STATED GOAL 1:
Return the full performance and load testing article without changing anything.

SELECTED EXCERPT:
----------------------------------------

Performance & Load Testing: The Big Time
Man, the picture is lookin' bright from here
I'm gettin' ready for the big time
Someday I'm gonna be big time news
- Bon Jovi - "Mister Big Time"
In almost three years of answering questions from the community, I've noticed one constant thread that boils down to one thing: "Is Reaction ready for the big time?"
What is the "big time"? It means different things for different people: the ability to handle lots of products, traffic, or both, at a fast speed. Our clients are already handling large loads and datasets, and they need to know that Reaction won't crumble under the weight. We knew we needed to give our clients some hard data on performance.
It was time to really put Reaction to the test.
How big is big?
But first, we had some questions to answer. For one, how big is big?
To answer this, Vishal Wadher, our Director of Solutions Engineering, worked with cofounder Sara Hicks to create a matrix of different scenarios based on industry standards and real-world use cases. Here is a simplified version of this matrix:
|Total unique SKUs||3000||210,000||2,100,00||52,000,000|
|Concurrent sessions at peak||100||1000||3000||20,000|
|Product images per SKU||3||5||7||9|
|Acceptable 1st load - Home/category||3 Seconds||3 seconds||3 seconds||3 seconds|
|Acceptable 1st load - Product detail page||2 seconds||2 seconds||2 seconds||2 seconds|
Note: We also have admin-specific metrics in our test suite, like Orders and Accounts, but since we're initially focusing on the consumer-facing side of the application, that's what I'll be discussing today.

----------------------------------------

STATED GOAL 2:
Give back each line in the records that contains the string "kern".

Part of a data file

----------------------------------------

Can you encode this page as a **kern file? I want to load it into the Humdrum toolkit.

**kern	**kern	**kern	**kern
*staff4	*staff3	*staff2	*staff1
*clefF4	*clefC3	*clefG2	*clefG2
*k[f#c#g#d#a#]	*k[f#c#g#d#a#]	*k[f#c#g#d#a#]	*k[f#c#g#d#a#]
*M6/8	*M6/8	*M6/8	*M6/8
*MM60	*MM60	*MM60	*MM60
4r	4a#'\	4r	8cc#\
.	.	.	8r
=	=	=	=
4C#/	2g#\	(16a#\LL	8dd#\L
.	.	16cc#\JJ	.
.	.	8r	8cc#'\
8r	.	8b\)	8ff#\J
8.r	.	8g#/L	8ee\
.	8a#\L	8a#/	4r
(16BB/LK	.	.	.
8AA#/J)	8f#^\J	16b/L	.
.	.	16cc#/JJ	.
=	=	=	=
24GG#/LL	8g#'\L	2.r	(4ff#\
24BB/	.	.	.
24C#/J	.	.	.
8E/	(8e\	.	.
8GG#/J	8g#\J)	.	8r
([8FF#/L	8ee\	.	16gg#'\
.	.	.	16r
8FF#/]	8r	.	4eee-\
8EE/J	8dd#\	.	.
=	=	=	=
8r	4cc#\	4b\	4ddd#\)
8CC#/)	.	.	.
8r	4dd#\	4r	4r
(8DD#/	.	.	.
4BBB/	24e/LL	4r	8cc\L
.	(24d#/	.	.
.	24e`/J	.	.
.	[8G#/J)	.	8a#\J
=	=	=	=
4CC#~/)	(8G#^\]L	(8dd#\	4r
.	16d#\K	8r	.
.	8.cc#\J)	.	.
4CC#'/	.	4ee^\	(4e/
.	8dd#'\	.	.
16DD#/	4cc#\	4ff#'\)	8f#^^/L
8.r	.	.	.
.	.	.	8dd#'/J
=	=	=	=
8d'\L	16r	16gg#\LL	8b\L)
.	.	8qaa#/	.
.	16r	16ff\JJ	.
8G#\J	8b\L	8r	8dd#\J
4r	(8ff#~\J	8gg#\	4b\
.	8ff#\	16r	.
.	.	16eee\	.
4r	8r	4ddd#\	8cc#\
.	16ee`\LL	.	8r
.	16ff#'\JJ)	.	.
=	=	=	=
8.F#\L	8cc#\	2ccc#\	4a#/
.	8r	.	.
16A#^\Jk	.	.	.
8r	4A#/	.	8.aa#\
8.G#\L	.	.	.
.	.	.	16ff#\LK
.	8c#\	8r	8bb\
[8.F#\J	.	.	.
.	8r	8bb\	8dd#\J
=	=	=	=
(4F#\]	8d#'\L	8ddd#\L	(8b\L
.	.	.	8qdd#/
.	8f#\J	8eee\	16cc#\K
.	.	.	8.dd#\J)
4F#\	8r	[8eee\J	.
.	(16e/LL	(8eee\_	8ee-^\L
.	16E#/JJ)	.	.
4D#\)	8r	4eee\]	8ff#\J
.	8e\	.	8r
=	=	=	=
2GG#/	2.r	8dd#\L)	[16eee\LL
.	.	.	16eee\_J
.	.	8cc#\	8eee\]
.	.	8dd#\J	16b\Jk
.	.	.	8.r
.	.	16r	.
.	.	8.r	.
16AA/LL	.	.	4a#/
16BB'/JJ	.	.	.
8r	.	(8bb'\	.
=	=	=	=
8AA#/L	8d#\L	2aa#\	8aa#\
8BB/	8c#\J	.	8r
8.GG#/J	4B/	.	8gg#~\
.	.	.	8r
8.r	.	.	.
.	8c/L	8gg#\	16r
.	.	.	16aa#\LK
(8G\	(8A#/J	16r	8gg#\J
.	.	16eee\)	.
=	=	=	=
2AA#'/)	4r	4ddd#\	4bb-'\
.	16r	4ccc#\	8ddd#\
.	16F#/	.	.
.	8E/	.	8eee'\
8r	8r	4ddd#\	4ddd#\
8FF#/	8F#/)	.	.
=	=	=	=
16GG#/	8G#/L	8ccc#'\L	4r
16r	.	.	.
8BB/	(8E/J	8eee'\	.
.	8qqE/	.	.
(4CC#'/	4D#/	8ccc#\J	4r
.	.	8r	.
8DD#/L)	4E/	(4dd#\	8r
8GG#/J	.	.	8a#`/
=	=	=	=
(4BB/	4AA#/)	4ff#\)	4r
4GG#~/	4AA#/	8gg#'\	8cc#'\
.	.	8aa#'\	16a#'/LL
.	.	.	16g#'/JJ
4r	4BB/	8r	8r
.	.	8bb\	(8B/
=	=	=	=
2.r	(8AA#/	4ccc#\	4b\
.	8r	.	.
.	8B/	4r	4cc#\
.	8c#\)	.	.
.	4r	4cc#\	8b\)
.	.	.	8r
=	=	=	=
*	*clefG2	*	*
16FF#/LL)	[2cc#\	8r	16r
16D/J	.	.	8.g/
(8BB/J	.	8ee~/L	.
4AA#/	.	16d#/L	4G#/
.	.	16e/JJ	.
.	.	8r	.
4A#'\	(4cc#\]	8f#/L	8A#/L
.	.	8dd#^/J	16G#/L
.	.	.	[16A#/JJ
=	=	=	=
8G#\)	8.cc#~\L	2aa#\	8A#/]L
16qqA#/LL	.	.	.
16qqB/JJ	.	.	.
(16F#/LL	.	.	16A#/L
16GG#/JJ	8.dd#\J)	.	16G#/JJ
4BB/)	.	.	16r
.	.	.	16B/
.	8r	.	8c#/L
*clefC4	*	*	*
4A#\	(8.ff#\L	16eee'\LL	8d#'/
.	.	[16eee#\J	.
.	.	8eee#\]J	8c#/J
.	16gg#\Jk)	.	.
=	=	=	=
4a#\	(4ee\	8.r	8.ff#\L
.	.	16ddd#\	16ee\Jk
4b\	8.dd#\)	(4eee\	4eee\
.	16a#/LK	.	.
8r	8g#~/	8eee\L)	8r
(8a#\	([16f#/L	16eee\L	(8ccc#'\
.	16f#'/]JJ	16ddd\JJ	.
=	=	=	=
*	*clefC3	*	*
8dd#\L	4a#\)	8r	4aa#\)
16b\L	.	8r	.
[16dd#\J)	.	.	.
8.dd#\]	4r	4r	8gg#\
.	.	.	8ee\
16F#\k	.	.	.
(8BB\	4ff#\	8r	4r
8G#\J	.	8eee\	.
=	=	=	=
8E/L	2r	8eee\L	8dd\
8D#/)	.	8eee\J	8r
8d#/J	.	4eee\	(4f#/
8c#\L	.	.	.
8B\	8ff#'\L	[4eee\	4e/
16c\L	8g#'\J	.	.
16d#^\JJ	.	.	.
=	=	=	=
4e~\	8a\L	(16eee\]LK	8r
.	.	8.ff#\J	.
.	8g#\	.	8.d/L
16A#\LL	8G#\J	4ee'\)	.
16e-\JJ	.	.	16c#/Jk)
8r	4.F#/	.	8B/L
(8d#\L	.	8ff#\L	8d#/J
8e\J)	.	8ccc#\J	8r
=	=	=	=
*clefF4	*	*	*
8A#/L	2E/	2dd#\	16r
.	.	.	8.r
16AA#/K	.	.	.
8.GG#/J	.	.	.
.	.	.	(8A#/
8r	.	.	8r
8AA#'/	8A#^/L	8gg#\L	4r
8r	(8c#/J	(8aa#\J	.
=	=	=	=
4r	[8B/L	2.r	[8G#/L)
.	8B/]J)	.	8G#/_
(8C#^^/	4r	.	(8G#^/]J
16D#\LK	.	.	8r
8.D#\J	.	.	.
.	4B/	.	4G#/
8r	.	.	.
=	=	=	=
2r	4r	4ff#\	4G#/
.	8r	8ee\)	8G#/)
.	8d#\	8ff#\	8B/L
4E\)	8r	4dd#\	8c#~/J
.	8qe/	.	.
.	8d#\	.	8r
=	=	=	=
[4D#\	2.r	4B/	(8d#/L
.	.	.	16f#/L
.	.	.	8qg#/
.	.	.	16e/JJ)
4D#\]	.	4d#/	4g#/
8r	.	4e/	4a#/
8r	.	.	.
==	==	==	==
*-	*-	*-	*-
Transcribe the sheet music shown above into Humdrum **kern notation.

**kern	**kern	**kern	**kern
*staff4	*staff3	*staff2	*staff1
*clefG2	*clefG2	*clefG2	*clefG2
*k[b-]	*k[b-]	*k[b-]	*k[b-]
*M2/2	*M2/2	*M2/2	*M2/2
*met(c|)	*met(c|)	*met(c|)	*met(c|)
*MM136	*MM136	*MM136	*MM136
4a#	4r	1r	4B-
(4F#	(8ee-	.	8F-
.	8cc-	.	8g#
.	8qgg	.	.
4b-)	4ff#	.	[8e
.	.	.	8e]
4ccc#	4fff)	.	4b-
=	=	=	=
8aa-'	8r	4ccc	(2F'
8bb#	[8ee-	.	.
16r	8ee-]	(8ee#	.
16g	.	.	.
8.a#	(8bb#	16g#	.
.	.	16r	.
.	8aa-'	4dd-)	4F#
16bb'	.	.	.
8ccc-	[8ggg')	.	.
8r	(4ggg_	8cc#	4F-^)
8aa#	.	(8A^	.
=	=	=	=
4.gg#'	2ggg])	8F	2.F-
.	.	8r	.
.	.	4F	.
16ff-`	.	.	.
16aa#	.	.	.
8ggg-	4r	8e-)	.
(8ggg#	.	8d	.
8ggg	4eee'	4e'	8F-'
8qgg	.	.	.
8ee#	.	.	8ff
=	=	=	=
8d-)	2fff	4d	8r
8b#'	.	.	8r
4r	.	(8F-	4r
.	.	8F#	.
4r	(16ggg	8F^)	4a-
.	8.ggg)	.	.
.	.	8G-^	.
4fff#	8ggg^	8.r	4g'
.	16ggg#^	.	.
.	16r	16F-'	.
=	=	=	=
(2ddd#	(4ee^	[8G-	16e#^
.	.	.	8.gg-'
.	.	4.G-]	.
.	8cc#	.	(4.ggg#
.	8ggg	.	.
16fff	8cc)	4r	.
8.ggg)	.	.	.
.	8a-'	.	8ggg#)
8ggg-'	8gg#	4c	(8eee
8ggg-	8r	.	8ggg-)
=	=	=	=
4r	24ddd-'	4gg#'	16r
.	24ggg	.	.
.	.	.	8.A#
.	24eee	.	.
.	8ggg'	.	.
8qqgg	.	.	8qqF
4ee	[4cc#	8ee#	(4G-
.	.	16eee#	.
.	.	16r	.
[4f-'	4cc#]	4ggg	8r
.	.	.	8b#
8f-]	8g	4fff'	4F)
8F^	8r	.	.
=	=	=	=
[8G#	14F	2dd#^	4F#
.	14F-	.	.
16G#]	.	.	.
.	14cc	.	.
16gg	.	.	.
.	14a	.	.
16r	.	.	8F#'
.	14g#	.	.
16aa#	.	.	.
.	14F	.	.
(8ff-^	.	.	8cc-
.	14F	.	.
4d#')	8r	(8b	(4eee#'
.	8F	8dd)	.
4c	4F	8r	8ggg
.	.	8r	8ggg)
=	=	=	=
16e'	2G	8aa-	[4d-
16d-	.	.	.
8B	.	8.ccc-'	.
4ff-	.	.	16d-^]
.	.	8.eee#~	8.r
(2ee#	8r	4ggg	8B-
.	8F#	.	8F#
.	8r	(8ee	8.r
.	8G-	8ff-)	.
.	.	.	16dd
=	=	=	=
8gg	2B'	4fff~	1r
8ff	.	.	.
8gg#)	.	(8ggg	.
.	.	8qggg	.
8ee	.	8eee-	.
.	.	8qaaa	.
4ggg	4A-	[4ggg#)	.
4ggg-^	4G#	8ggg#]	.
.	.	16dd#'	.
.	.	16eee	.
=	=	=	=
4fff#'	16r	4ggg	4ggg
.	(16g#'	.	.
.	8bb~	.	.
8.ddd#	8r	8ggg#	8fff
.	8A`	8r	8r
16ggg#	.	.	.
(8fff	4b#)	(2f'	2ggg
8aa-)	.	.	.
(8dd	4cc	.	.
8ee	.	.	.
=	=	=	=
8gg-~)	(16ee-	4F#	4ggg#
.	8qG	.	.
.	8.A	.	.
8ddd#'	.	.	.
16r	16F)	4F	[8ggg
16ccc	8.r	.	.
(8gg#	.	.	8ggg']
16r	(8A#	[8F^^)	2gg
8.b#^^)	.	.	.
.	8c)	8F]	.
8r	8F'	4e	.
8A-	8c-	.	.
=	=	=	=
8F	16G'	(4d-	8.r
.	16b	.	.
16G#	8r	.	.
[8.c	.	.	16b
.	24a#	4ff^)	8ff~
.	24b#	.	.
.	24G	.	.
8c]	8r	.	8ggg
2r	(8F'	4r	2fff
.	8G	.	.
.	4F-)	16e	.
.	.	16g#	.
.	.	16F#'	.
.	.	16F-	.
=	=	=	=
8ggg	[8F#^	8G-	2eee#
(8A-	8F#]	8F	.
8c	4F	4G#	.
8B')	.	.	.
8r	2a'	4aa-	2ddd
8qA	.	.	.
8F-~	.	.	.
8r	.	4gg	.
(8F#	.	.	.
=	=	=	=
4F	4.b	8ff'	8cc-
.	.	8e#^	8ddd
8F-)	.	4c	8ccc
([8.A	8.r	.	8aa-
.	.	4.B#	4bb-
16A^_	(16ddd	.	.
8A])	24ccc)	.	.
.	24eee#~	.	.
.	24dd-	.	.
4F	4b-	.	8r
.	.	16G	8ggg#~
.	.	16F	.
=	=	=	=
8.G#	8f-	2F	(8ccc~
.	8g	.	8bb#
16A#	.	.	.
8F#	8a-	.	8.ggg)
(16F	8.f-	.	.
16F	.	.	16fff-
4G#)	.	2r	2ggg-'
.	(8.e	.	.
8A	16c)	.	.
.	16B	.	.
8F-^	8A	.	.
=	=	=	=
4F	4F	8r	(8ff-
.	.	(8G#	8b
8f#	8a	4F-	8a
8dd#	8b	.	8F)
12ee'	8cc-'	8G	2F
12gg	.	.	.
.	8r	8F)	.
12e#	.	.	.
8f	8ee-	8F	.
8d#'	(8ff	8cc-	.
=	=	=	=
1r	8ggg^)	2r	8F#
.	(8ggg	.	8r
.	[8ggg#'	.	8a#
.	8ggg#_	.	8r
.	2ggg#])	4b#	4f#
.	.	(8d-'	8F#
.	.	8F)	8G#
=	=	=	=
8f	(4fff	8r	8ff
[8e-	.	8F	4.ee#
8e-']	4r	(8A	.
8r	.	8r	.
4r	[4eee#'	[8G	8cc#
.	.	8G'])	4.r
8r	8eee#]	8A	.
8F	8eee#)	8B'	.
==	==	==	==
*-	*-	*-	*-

----------------------------------------

EXERCISE RESULT 1:
Performance & Load Testing: The Big Time
Man, the picture is lookin' bright from here
I'm gettin' ready for the big time
Someday I'm gonna be big time news
- Bon Jovi - "Mister Big Time"
In almost three years of answering questions from the community, I've noticed one constant thread that boils down to one thing: "Is Reaction ready for the big time?"
What is the "big time"? It means different things for different people: the ability to handle lots of products, traffic, or both, at a fast speed. Our clients are already handling large loads and datasets, and they need to know that Reaction won't crumble under the weight. We knew we needed to give our clients some hard data on performance.
It was time to really put Reaction to the test.
How big is big?
But first, we had some questions to answer. For one, how big is big?
To answer this, Vishal Wadher, our Director of Solutions Engineering, worked with cofounder Sara Hicks to create a matrix of different scenarios based on industry standards and real-world use cases. Here is a simplified version of this matrix:
|Total unique SKUs||3000||210,000||2,100,00||52,000,000|
|Concurrent sessions at peak||100||1000||3000||20,000|
|Product images per SKU||3||5||7||9|
|Acceptable 1st load - Home/category||3 Seconds||3 seconds||3 seconds||3 seconds|
|Acceptable 1st load - Product detail page||2 seconds||2 seconds||2 seconds||2 seconds|
Note: We also have admin-specific metrics in our test suite, like Orders and Accounts, but since we're initially focusing on the consumer-facing side of the application, that's what I'll be discussing today.

EXERCISE RESULT 2:
Can you encode this page as a **kern file? I want to load it into the Humdrum toolkit.
**kern	**kern	**kern	**kern
Transcribe the sheet music shown above into Humdrum **kern notation.
**kern	**kern	**kern	**kern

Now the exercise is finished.